THE PROBLEM —
Answer these questions from the thread below about optional wiki and domain fields:
(a) On what kind of app does the thread say the domain field doesn't make sense?
(b) What priority was the task given when it was triaged?
(c) According to the thread, where does the value used for the database convention come from?

READING PASSAGE —
Strawman proposal: optional wiki & domain fields. Instrumentation sets them when it makes sense to, doesn't when there's no reason for them. domain doesn't make sense on mobile apps but makes sense for client-side error logging on the web. wiki doesn't always make sense, especially in the context of wiki-agnostic events. What do we lose by not requiring those fields in every event?

Event Timeline

mpopov triaged this task as Medium priority.Apr 28 2020, 2:09 PM
mpopov created this task.
mpopov edited projects, added Product-Analytics (Kanban); removed Product-Analytics.
mpopov moved this task from Inbox to Done! on the Better Use Of Data board.
mpopov moved this task from Next 2 weeks to Doing on the Product-Analytics (Kanban) board.

Quick reply from my PoV:

meta.domain should be the domain part of the URL that the event pertains to. In cases where there is none, it can be omitted, or it can be filled in with whatever makes the most sense to the instrumentation developer.

webHost and wiki are EventLogging EventCapsule fields that aren't in any MEP event schemas. We do have the convention of using database for mediawiki events, e.g. enwiki, metawiki, etc. as that is where that value comes from: the name of the MySQL database the wiki uses. There is the concept of project families e.g. wikipedia, wiktionary, and projects, e.g. english wikipedia, etc. but these aren't 'domains' really, where a domain could be e.g. en.m.wikipedia.org.

SUPPLIED MATERIAL —
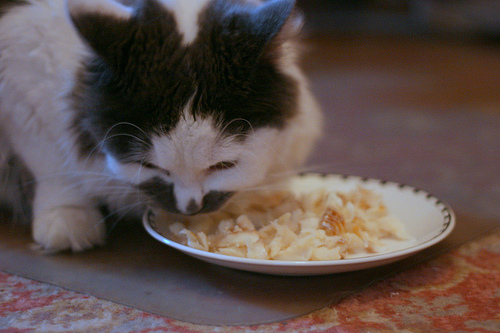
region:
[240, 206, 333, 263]
white cat food on a plate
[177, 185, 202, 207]
a white cats nose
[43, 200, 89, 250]
the paw of the cat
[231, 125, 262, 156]
whiskers on the white and black cat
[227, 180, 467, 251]
a white plate with cat food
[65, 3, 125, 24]
the cats grey ear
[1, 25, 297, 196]
a grey and white cat eating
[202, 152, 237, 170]
the cats eyeball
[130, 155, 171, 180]
the black and white cats eye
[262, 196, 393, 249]
it is cat food in a plate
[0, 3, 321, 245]
Small bunny with black and white fur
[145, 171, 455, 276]
Plate of food for the bunny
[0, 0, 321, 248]
The bunny is currently eating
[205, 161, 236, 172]
Left eye of bunny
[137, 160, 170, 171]
Right eye of bunny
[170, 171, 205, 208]
Nose of the bunny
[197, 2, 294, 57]
Section of the left ear of the bunny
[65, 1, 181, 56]
Section of the right ear of the bunny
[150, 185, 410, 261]
Food on the plate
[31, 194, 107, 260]
Right arm of the bunny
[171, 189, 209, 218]
Black dot on cats nose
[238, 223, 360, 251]
Fish on a plate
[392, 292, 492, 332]
Red and orange carpet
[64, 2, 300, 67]
Two ears on cat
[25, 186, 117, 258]
kitten's right paw on floor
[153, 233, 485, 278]
Cat's white food dish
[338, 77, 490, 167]
Matt to protect carpet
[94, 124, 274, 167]
White whiskers above eyes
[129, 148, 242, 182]
Two black eyes on cat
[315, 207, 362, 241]
Big chunk of fish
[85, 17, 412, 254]
the cat is eating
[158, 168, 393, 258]
the food is on the plate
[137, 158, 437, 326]
the plate is on the ground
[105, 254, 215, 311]
the ground is brown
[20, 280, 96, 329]
the carpet is printed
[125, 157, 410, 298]
the plate is white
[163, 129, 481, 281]
the plate is round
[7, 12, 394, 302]
the cat's body is white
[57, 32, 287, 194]
the cat's face is black and white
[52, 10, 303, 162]
cat's ears are black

SOLUTION BELOW —
(a) Mobile apps.
(b) Medium.
(c) From the name of the MySQL database the wiki uses.